7.  Several delegations made suggestions for additional actions that needed to be taken by Governments and other relevant organizations, including:

    (a) Large-scale demonstration, pilot or model projects should be implemented to illustrate how the ideas contained in both the Habitat Agenda and Agenda 21 could work in practice;

    (b) Professionals should be added to the list of local-level stakeholders mentioned in the theme paper;

    (c) Environment, energy and human-settlements management in natural disaster-prone areas should feature prominently within global campaigns;

    (d) There should be greater exchange of information between developed and developing countries;

    (e) Mechanisms for the pricing of local services and government subsidies should take the issue of equity seriously as a guiding principle;

    (f) Urban observatories should not only be local but, depending on prevailing circumstances, provincial and national observatories could be established as well;

    (g) Local-level implementation should be an important dimension of the UNCHS (Habitat) work programme for the next biennium;

    (h) Means should be developed for monitoring the use of international financial grants by local authorities and non-governmental organizations, in order to ensure efficiency and transparency;

    (i) Local authorities needed to be more democratic if they were to develop the capacity to deal with local issues and partnerships; and

    (j) Solutions needed to be found to make the ideas in the Habitat Agenda and local Agenda 21s work more effectively in the generally poverty-stricken rural local-authority areas of developing countries, especially in Africa.
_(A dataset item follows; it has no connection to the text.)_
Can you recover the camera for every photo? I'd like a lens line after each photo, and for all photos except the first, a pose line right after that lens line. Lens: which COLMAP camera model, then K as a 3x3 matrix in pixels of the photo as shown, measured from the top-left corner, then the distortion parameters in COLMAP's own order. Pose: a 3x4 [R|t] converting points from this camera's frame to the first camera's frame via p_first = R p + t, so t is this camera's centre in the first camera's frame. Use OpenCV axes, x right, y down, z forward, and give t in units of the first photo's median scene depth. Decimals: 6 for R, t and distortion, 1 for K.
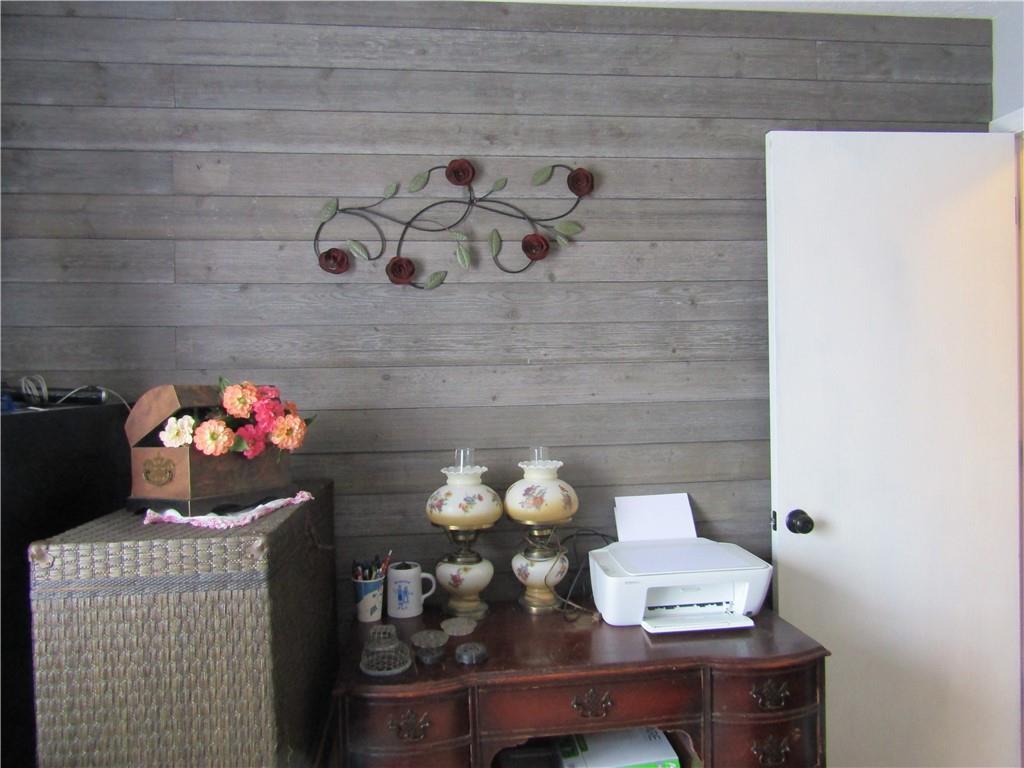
lens RADIAL K [[721.9, 0, 514.9], [0, 721.9, 385.4], [0, 0, 1]] dist [-0.018636, 0.001915]
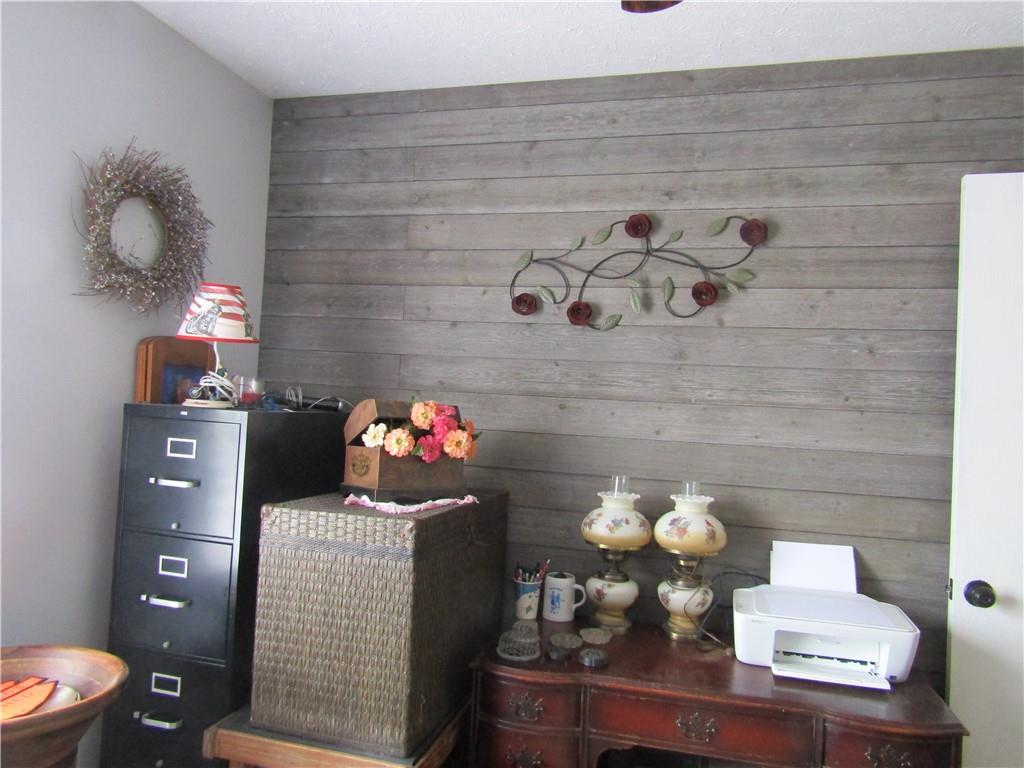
lens RADIAL K [[721.9, 0, 509.5], [0, 721.9, 381.7], [0, 0, 1]] dist [-0.018636, 0.001915]
pose [[0.925944, 0.054212, -0.373749, 0.169257], [-0.074453, 0.996425, -0.039923, 0.001172], [0.370249, 0.064793, 0.926670, -0.084047]]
8.  In responding to the issues raised by delegations, the representative of the Acting Executive Director said that the discussion had shown the complexity and diversity of ideas in both the Habitat Agenda and Agenda 21. He noted that delegations had stressed the importance of the relationship between local authorities and central Governments and that some delegations believed that enabling policies needed to be proactive rather than reactive and that the devolution of responsibilities without corresponding resources would be ineffective. Finally, he assured delegations that the various suggestions would be taken into account in the future work of the Centre, which would also focus on the most vulnerable communities.